On pourra rapprocher ce portrait de femme d’une série de portraits réalisés par Jacopino del Conte qui offrent des exemples de même type, représentant le plus souvent des personnages de haute lignée : la Galerie Borghese à Rome conserve deux portraits de femmes peints sur ardoise qui lui sont attribuées et dont l’identité varie selon les auteurs mais que P. Della Pergola (Galleria Borghese, I Dipinti, Rome 1959, inv. 100 et 79, fig. 32, 33) considère comme ceux de Vittoria Farnèse épouse du duc d’Urbin en 1547 et de Giulia Gonzaga. Dans des attitudes différentes de notre modèle, ces peintures offrent cependant la vision de personnages de même prestance et dignité aux traits similaires. Plus proche par sa présentation mais avec plus d’effets ornementaux trahissant une origine sociale élevée, le Portrait de Dame (autrefois dans la collection Watney à Corbury Park,Oxon), ou bien celui de La Dame de Santa Croce, (Kreuzlingen collection Kisters) arborent le même type de costume et de coiffures : pour le premier portrait signalé (que Donati suppose représenter Vittoria Farnèse) peint sur ardoise, la présence d’une table recouverte parfois d’un tapis oriental répond à un type de portrait très en vogue mis à la mode à Rome par Sebastiano del Piombo dès les années 1530 dont il faut citer la Sainte Agathe (Londres National Gallery n.24) signée après 1531 si proche par la présentation et le costume du portrait de notre tableau.

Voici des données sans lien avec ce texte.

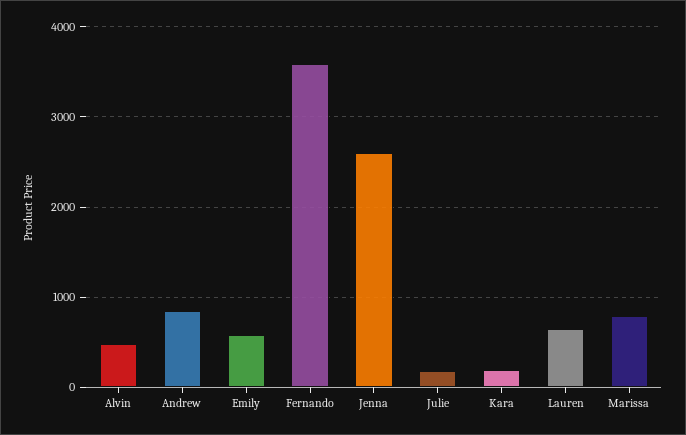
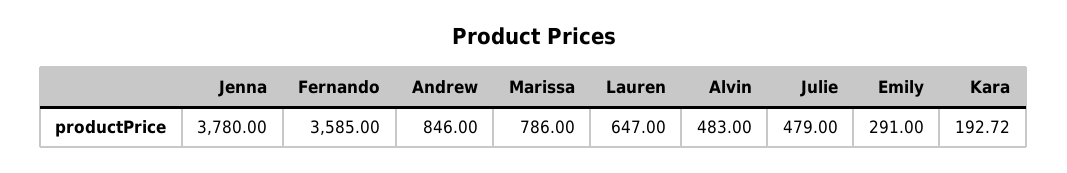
Emily: 600 -> 291
Jenna: 2600 -> 3780
Julie: 200 -> 479

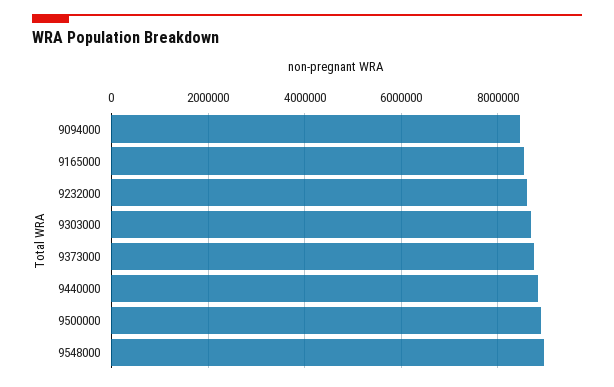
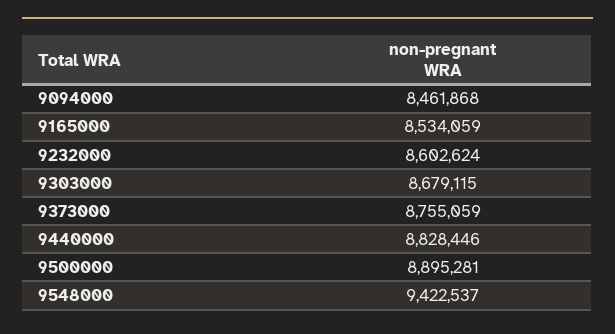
9548000: 9000000 -> 9422537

Si l’austérité domine dans cette œuvre, il faut en recherche la raison, sans doute dans la condition sociale plus modeste du modèle et dans les préoccupations religieuses du temps de la Contre-Réforme après 1545 que Jacopino interprète dans ses portraits de la société romaine où la rigueur morale des modèles l’emporte sur la prestance et l’orgueil.